Convergence of distribution functions

Question

I am trying to prove the equivalence of the following statements:

(i) $F_n(z) \to F(z)$ as $n \to \infty$ for all $z$ at which $F$ is continuous.

(ii) $F_n(z) \to F(z)$ as $n \to \infty$ for all $z$ in a dense subset $D$ of $\mathbb{R}$

where $F_n$, $n \in \mathbb{N}$, and $F$ are distributions functions on $\mathbb{R}$.

I have found 2 questions, namely this and this, which look related to my topic.

One approach mentioned there might come in handy here, I guess.

We introduce $C:=\left\{ x\in\mathbb{R}\mid F\text{ continuous at }x\right\}$.

And if I prove that $C$ is dense in $\mathbb{R}$ I am done with one direction already. I think, one idea to start is to find for every $x\in\mathbb{R}$ a sequence $(x_k)_{k\in\mathbb{N}}$ that converges to $x$. I feel that the definition of a dense subset is now somewhere close, but I still cannot catch it.

Any help on the matter would be highly appreciated.

Answer 1

There can only be a countable number of atoms (points at which the CDF is not continuous).

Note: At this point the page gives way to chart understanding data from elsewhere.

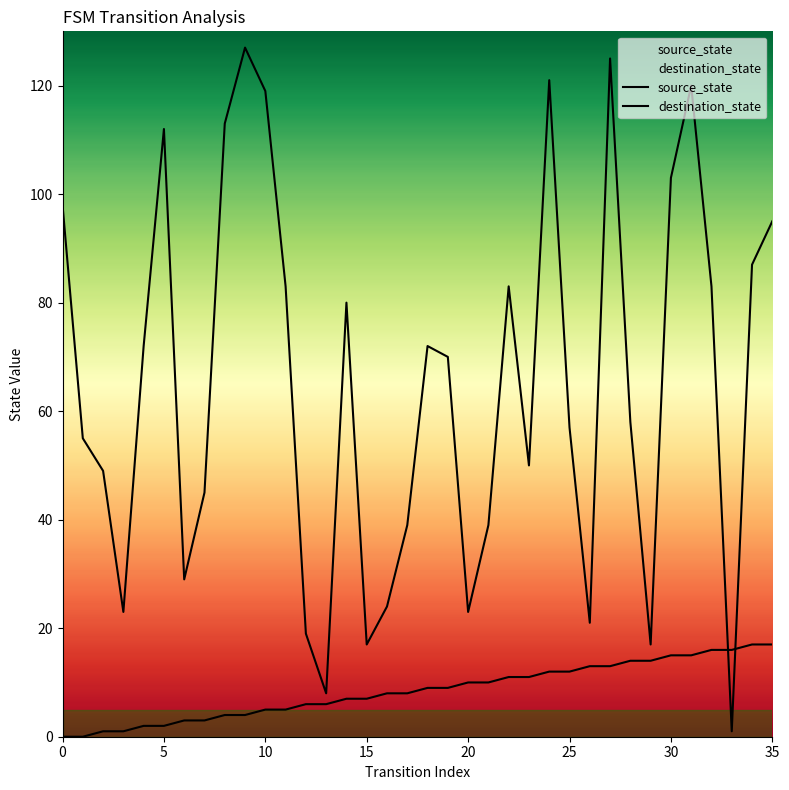

Where is destination_state nearest to the value 64?

19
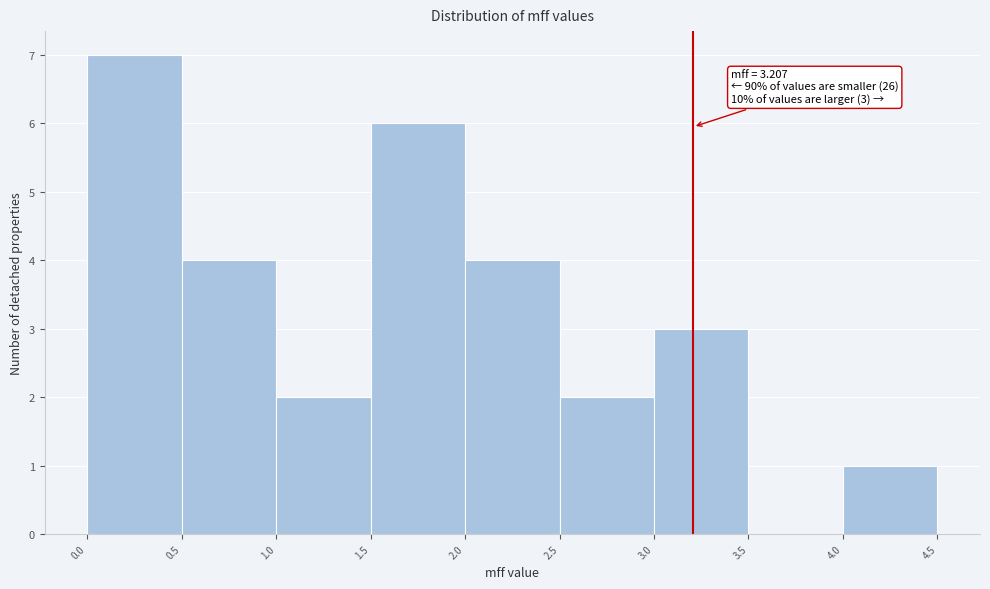

Over which range of the x-axis is the bar tallest?

0.0 to 0.5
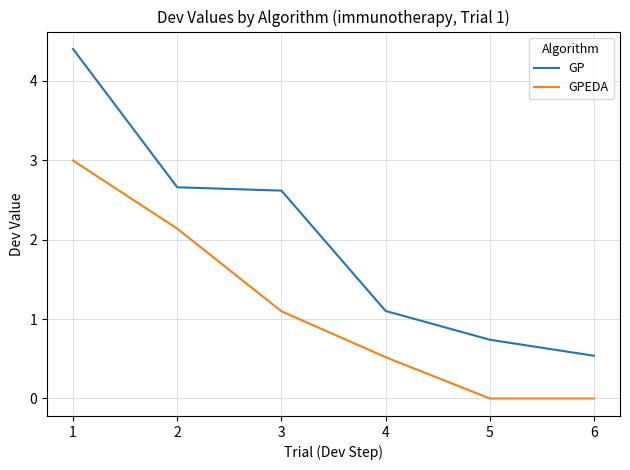

Does the chart display data point markers on the line(s)?

No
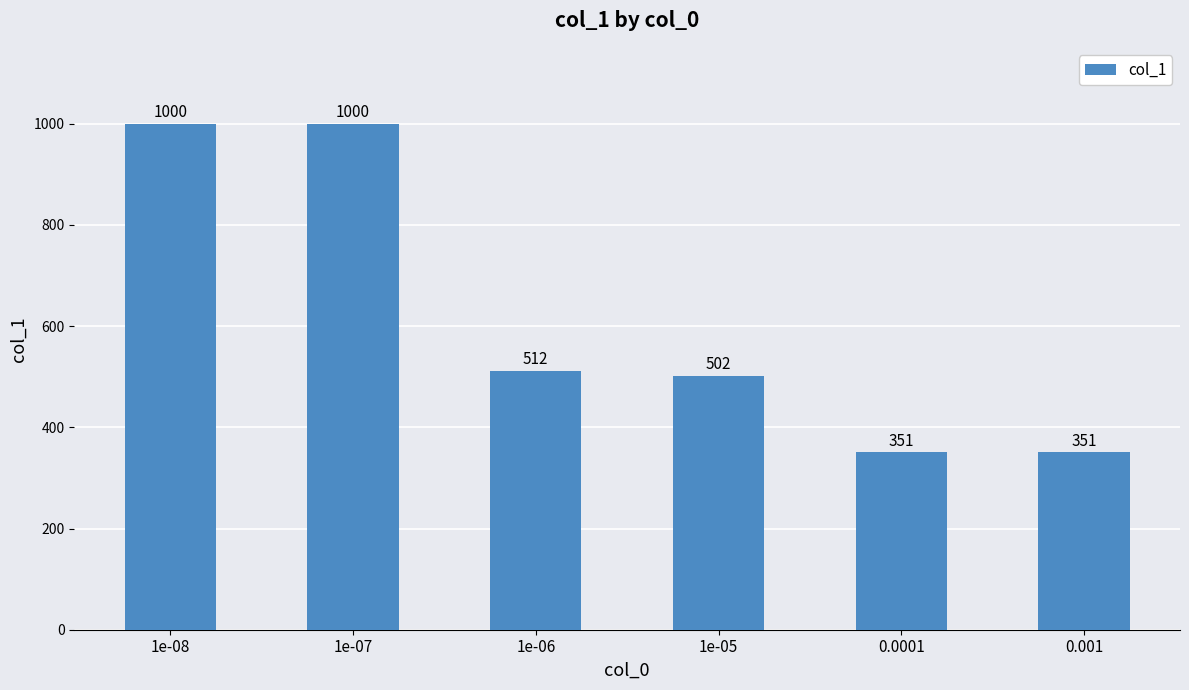

True or false: the data shows 630 at 0.001.

False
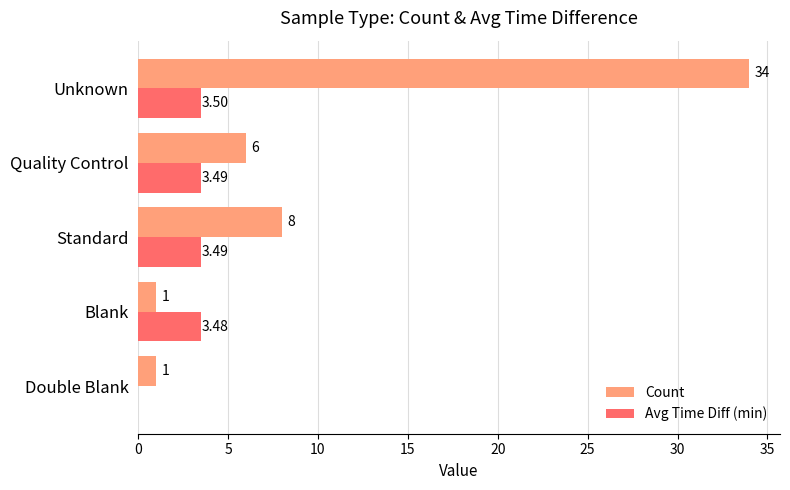

How many values in the Avg Time Diff (min) series exceed 3?

4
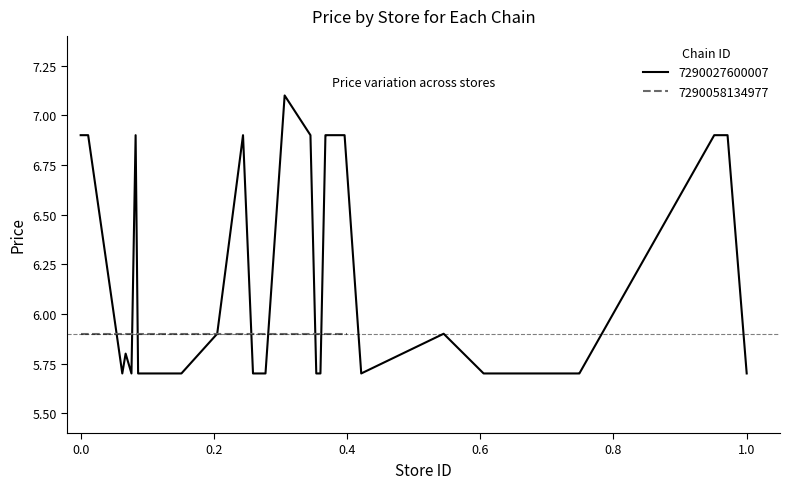

What is the maximum value for 7290027600007?

7.1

An atom is a point $x$ where $P(X=x)>0$. And $P(X=x)$ is called the mass of the atom at $x.$

Observe that there cannot be more than $n$ atoms with mass greater than $1/n.$ So the set $\{\mbox{atoms with mass >1/n}\}$ is finite. The set of all atoms is $\bigcup_n\{\mbox{atoms with mass >1/n}\},$ which is a countable union of finite sets and thus countable. Thus the set of non-atoms (continuity pts) has countable complement and is thus dense.

Hint for the other direction: note that a function's values on a dense subset determines its value at each point of continuity.